According to Dalley, Dykema's attorneys and their IT specialists made a surprise visit to his apartment, demanded access to all of his computer data, and threatened to take the computers with them if Dalley did not provide them access. Again, according to Dalley, Dykema's attorneys were pointed to the one hard-drive which contained Lincoln data, however, the Defendants insisted upon copying all of the information on all of his computers and spent the next 11 hours doing just that. Dalley argued that Lincoln and Dykema were guilty of wrongful conduct under several recognzied theories of law, based upon their alleged false representations or deceit and abusive behavior that exceeded the bounds of reason. The trial judge rejected all of Dalley's claims and he appealed.
On appeal, the Court affirmed the lower court's dismissal of Dalley's claims alleging abuse of process, tortious interference with a business relationship, and reckless infliction of emotional distress. In doing so, it made a couple of surprising statements, including this one: "[T]he plaintiffs must allege that the interferer did something illegal, unethical or fraudulent [in order to establish that theory of wrong-doing]. There is nothing illegal, unethical or fraudulent in filing a lawsuit, whether groundless or not." The Court also held that Dalley's claims of an unwarranted allegation in the third-party case that Dalley had not complied with the TRO and his claims that he was harrassed and bullied solely to enhance Lincoln's litigation prospects against the third-party "did not describe conduct so extreme or outrageous that it surpasses all bounds of decency in a civilized society."

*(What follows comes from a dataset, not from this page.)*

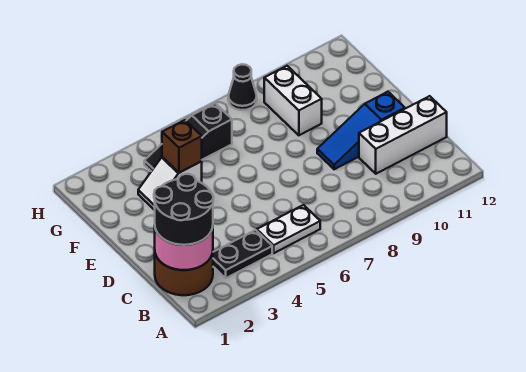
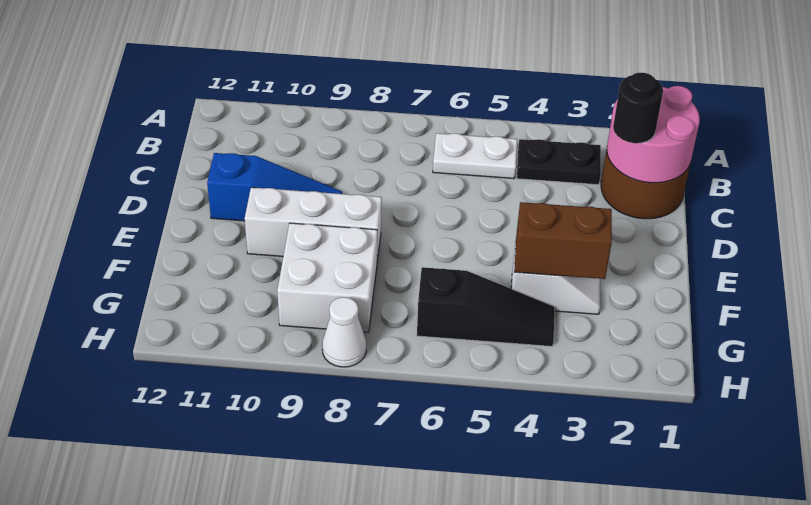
black round brick B1:C2 level 3 -> black round brick C2 level 3
white brick C10:C12 level 1 -> white brick E8:E10 level 1
brown brick F4 level 2 -> brown brick F3:F4 level 2
white brick F9:G9 level 1 -> white brick F8:G9 level 1
black cone H8 level 1 -> white cone H8 level 1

On the other hand, the Court reversed the lower court with regard to claims of invasion of privacy and trespass. Although Dykema and Lincoln argued that its search was consistent with the TRO and that, in any event, Dalley had "consented" to its over-broad search, the Court rejected these claims. It first pointed out that the TRO language did not authorize the Defendants to enter Dalley's apartment or to search computer data other than Lincoln records. The three judges then reviewed Michigan and national law on these topics before concluding that a consent obtained under false pretenses or inappropriate pressure is not valid: if Dalley can prove the gravamen of his allegations, he would be entitled to maintain an action for trespass and for invasion of privacy.